_Brief:_
Report each line in the rows below that contains the string "roll".

_Material provided:_

**********

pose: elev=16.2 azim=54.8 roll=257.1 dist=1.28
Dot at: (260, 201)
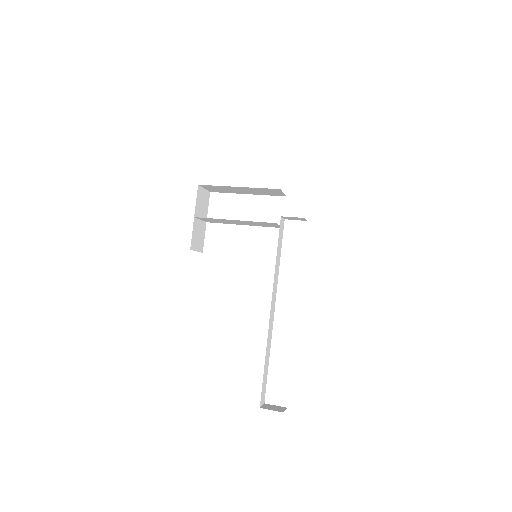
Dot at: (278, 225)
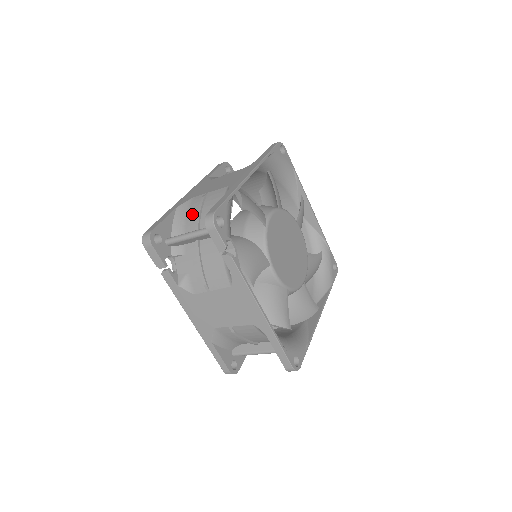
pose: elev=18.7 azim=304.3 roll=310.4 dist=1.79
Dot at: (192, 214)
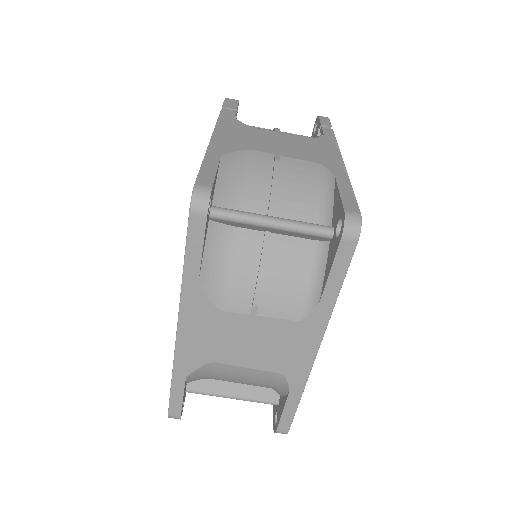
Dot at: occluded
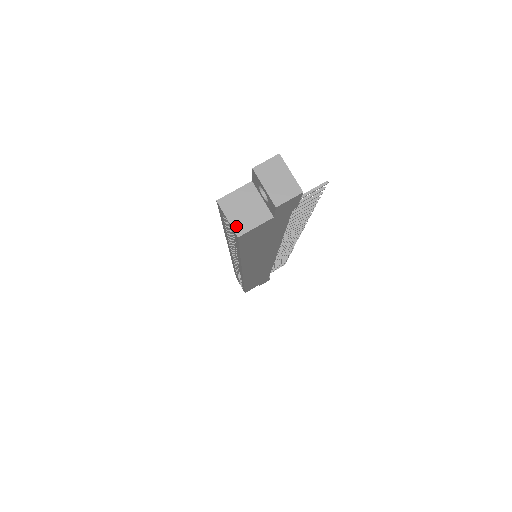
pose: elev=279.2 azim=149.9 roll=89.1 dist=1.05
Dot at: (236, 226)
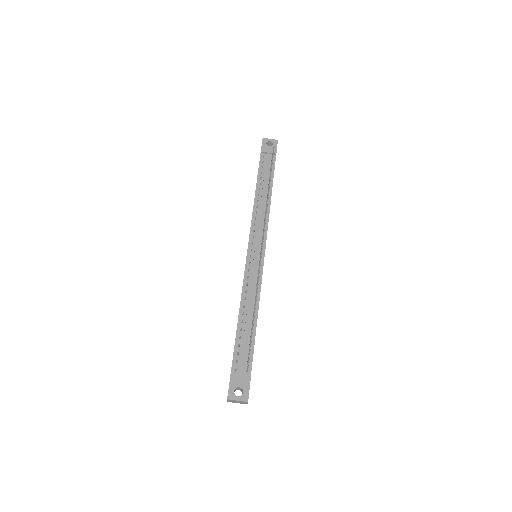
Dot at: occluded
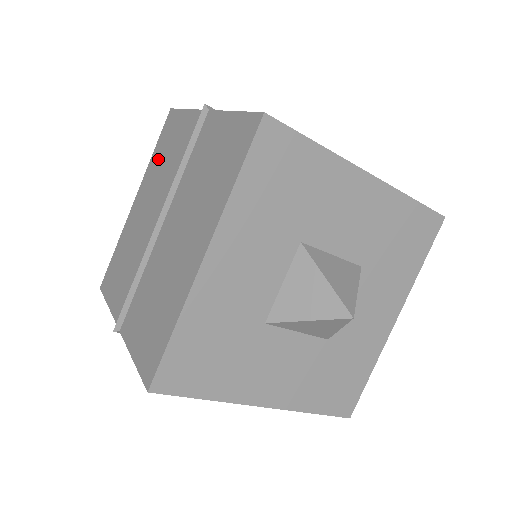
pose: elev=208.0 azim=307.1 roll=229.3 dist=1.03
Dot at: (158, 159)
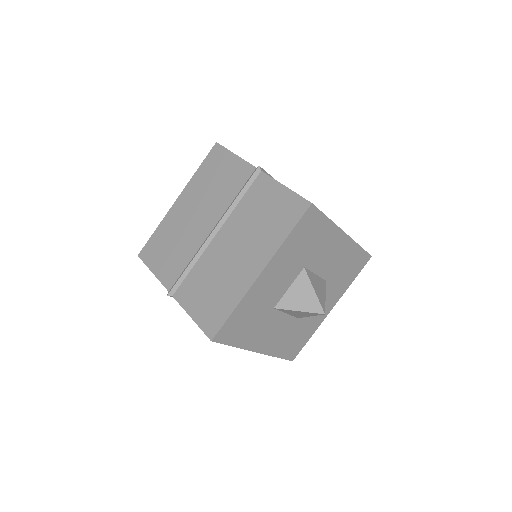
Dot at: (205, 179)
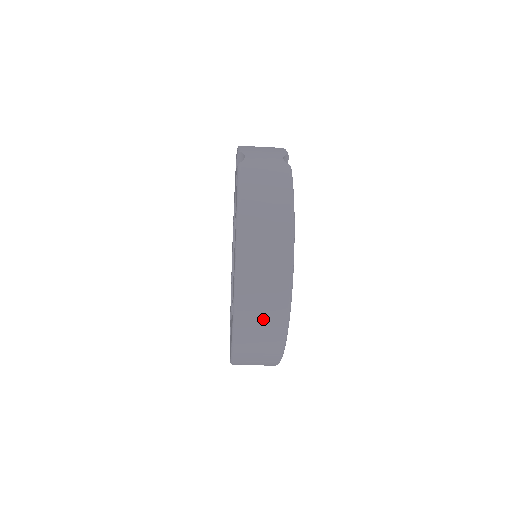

**********

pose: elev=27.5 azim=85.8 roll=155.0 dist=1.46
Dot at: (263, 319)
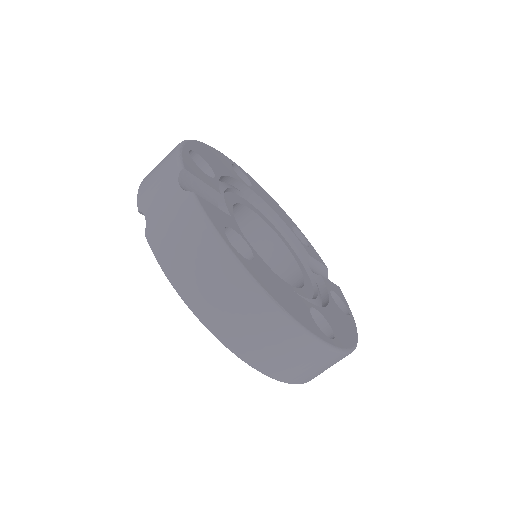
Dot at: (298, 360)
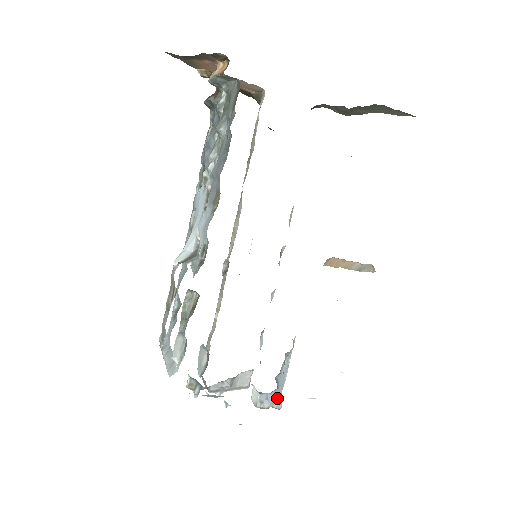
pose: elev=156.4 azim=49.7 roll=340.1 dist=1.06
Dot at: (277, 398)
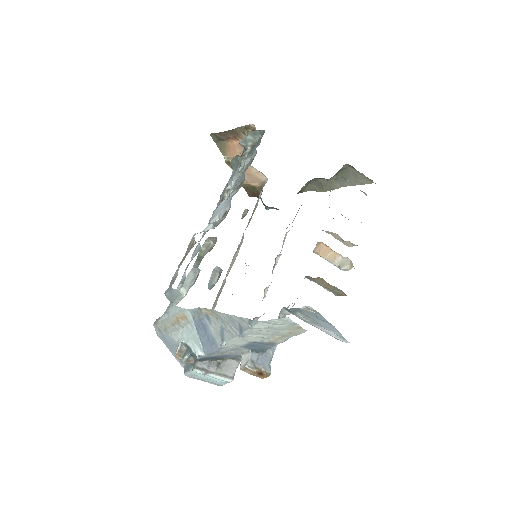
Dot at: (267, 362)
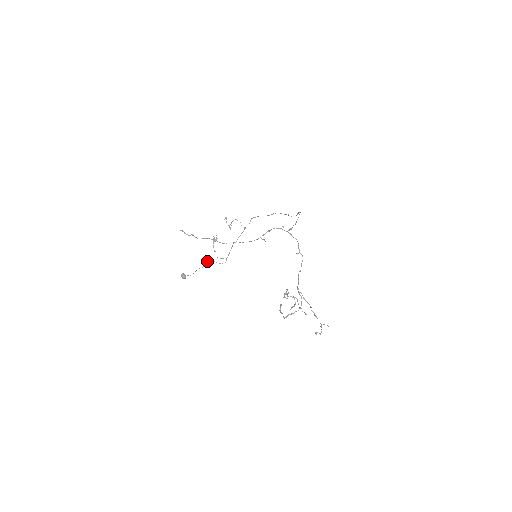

**********

_Solution to this problem:_
pose: elev=16.2 azim=54.8 roll=257.1 dist=1.28
pose: elev=18.7 azim=304.3 roll=310.4 dist=1.79
pose: elev=279.2 azim=149.9 roll=89.1 dist=1.05
pose: elev=208.0 azim=307.1 roll=229.3 dist=1.03
pose: elev=27.5 azim=85.8 roll=155.0 dist=1.46
pose: elev=156.4 azim=49.7 roll=340.1 dist=1.06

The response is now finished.